I fondi per l’edilizia penitenziaria dovrebbero essere, invece, indirizzati nella messa in sicurezza di tutti gli istituti penitenziari che presentano situazioni non a norma. A partire dai servizi igienici, le docce che dovrebbero essere individuali ( ricordiamo la pandemia e il contagio diffuso anche per questo motivo), il rifacimento delle cucine e via discorrendo fino ad arrivare anche ai piccoli dettagli, ma non insignificanti.
Pensiamo al discorso dell’utilizzo delle bombole a gas per cuocere il cibo. Giorni fa, al carcere di Terni, tre detenuti hanno utilizzato le bombolette per cucinare insieme. Sono scoppiate e li hanno tutte e tre gravemente ustionati. Uno di loro, 34 enne, è gravissimo. Portato all’ospedale romano Santo Eugenio, è finito in terapia intensiva. Salvato in extremis, i medici lo hanno sottoposto ad un intervento chirurgico per tentare di ricostruire quanto resta delle mani. Una tragedia gravissima.

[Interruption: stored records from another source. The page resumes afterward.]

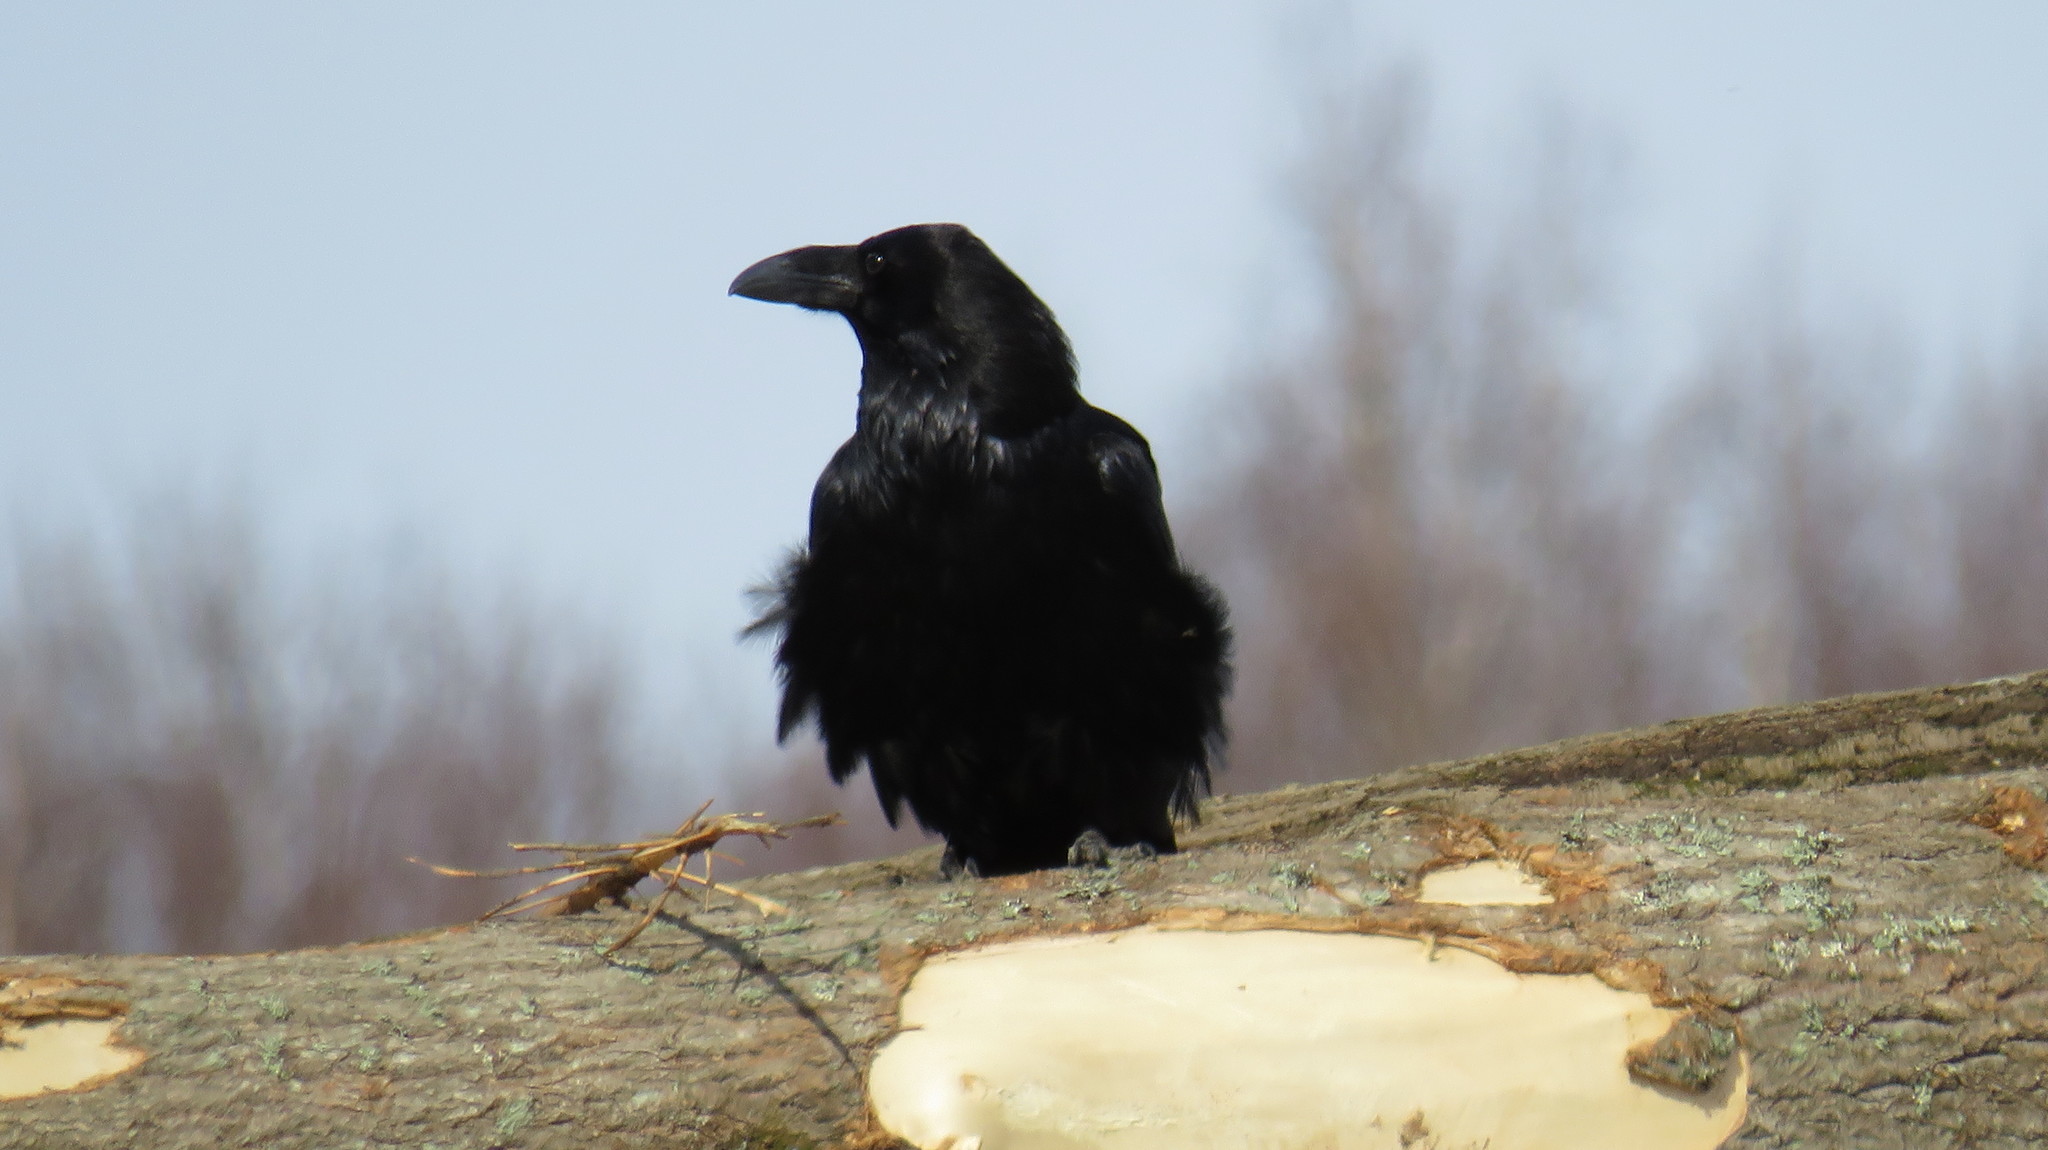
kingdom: Animalia
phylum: Chordata
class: Aves
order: Passeriformes
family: Corvidae
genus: Corvus
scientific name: Corvus corax
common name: Common raven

Sempre il garante Anastasìa ha ricordato che più volte ha consigliato di sostituire le bombolette con un fornelletto elettrico, magari in induzione. Ma vale per tutte le carceri, in maniera tale di mettere in sicurezza i detenuti che hanno la necessità- anzi il diritto – di poter cucinare. I soldi per l’edilizia penitenziaria sono importanti, ma andrebbero indirizzati per rendere più moderne e sicure le carceri esistenti.